Vous avez aussi très récemment développé une réflexion sur la place de l’intelligence artificielle dans un livre Le capital que je ne suis pas, écrit avec la philosophe Anne Alombert. Ce développement est foudroyant. Vous expliquez que l’on constate une crainte quasi apocalyptique ou une adaptation résignée du phénomène… 

— Aucune de ces deux attitudes n’est satisfaisante. La première, selon laquelle les machines vont prendre le pouvoir, pèche par anthropomorphisme. Les machines calculent très vite, mais ne sont pas intelligentes. Elles ne prendront jamais le pouvoir. Ce sont des fantasmes. Elles sont incapables de produire une interprétation de données, une interprétation du monde. Par ailleurs, se contenter de s’adapter, c’est oublier le modèle économique et politique sous-jacent, à l’usage aujourd’hui, qui est fait de l’IA. La question que l’on doit se poser à son propos concerne ce qu’elle rend possible et ce qui est ou non souhaitable humainement. Par exemple, aux États-Unis aujourd’hui, un nombre croissant de tribunaux et de juges utilisent un logiciel pour connaitre la jurisprudence, c’est à dire comment dans le passé des juges ont rendu leur jugement dans des cas similaires. Ces juges sont obligés de déployer des trésors de rhétorique pour justifier leur décision lorsqu’elle n’est pas celle que recommande le logiciel. Vous imaginez la pression que cela exerce sur eux et la tentation va être énorme, un jour ou l’autre, de s’en remettre à la machine plutôt qu’au jugement personnel. 

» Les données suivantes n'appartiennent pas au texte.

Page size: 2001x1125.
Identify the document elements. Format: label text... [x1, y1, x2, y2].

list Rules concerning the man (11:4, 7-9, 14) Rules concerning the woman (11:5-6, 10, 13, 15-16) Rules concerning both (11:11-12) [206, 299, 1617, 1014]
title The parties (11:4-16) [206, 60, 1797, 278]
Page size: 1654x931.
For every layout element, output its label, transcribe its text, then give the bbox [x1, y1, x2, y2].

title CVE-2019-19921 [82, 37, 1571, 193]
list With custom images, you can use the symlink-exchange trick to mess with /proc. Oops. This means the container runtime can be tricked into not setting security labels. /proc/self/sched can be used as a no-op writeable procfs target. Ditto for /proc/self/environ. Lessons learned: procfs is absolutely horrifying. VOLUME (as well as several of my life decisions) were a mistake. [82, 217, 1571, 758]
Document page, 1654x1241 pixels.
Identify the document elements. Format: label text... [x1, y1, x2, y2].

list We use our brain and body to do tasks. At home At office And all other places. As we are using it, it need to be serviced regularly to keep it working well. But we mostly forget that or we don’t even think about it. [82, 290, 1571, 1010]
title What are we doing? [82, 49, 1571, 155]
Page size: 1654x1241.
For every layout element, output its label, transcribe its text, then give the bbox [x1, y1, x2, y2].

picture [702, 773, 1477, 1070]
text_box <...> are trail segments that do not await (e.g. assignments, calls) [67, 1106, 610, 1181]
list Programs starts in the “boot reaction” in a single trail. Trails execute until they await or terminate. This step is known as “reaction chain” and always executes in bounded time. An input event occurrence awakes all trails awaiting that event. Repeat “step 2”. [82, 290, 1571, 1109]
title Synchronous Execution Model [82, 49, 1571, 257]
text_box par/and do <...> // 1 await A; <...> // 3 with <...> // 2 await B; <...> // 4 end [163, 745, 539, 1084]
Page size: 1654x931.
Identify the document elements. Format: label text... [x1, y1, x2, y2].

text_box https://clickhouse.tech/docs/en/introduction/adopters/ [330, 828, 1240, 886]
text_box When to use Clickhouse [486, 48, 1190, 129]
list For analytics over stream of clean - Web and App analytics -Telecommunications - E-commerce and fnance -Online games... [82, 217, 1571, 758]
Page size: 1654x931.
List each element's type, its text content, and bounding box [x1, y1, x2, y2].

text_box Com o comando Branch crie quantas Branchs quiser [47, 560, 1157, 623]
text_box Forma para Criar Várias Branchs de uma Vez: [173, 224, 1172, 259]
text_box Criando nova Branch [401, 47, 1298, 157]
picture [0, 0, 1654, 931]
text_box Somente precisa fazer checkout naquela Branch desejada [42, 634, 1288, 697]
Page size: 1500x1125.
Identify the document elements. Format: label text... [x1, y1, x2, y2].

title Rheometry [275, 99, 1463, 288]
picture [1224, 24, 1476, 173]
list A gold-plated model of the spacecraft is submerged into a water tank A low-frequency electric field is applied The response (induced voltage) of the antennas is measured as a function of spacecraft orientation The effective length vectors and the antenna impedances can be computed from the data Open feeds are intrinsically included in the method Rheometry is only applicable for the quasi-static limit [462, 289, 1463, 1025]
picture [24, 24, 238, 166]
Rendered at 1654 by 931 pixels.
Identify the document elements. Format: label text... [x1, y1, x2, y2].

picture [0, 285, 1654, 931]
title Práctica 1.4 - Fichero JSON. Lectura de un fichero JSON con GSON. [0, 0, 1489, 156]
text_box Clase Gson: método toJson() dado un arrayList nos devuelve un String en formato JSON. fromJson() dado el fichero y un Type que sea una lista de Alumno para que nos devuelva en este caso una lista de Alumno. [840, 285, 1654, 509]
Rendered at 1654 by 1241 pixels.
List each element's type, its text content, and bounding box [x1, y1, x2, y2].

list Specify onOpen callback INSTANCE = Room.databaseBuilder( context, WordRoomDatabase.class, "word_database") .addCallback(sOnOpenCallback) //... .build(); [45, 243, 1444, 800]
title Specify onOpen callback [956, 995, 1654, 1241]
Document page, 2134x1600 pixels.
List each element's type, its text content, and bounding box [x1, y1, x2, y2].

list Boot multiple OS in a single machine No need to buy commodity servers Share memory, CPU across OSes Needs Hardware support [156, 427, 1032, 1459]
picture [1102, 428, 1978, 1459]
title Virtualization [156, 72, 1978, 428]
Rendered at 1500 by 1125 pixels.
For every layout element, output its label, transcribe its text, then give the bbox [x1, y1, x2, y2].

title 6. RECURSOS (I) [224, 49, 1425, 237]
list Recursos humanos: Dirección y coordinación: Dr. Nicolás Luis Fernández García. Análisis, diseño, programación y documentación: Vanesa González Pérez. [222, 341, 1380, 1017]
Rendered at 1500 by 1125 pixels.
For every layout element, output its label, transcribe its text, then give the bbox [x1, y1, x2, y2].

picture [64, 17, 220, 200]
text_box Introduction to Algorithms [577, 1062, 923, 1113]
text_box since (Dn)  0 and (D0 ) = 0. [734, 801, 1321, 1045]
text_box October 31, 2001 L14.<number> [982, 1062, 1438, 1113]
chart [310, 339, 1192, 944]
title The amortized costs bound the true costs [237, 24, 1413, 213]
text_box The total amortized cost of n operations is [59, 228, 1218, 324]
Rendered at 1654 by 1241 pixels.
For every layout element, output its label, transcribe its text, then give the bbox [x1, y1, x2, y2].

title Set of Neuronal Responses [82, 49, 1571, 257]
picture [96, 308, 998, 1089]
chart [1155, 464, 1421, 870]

Je reviens à votre parcours spirituel singulier. Comment avez-vous décidé de rentrer chez les jésuites à 34 ans, il y a vingt ans ? 

— Cela a été un lent chemin. Il y a bien eu des moments décisifs, mais j’ai laissé mûrir. Il y a certainement le fait que j’ai été accompagné spirituellement par un jésuite depuis l’âge de 20 ans. Il m’a fait découvrir la prière quotidienne, la participation à des retraites et, un trésor selon moi, les exercices spirituels de saint Ignace qui nous invitent à discerner notre mission. Il s’agit là certainement d’un pôle absolument fondamental pour moi. Ensuite, au Tchad, j’ai découvert des missionnaires extraordinaires, notamment l’un d’entre eux qui a vécu en brousse de manière extrêmement simple, avec les gens pour parler leur langue, apprendre leurs cultures et vivre avec eux. Vraiment, quand je l’ai rencontré, je me suis dit que j’étais en présence d’un saint homme. D’autres rencontres m’ont beaucoup inspiré, ainsi que des lectures. Un oncle, théologien en Suisse, m’a fait apprécier très tôt deux grands théologiens, Hans Urs von Balthasar et Karl Rahner. 

— Qu’est-ce qui vous a séduit dans la personnalité de Jésus ?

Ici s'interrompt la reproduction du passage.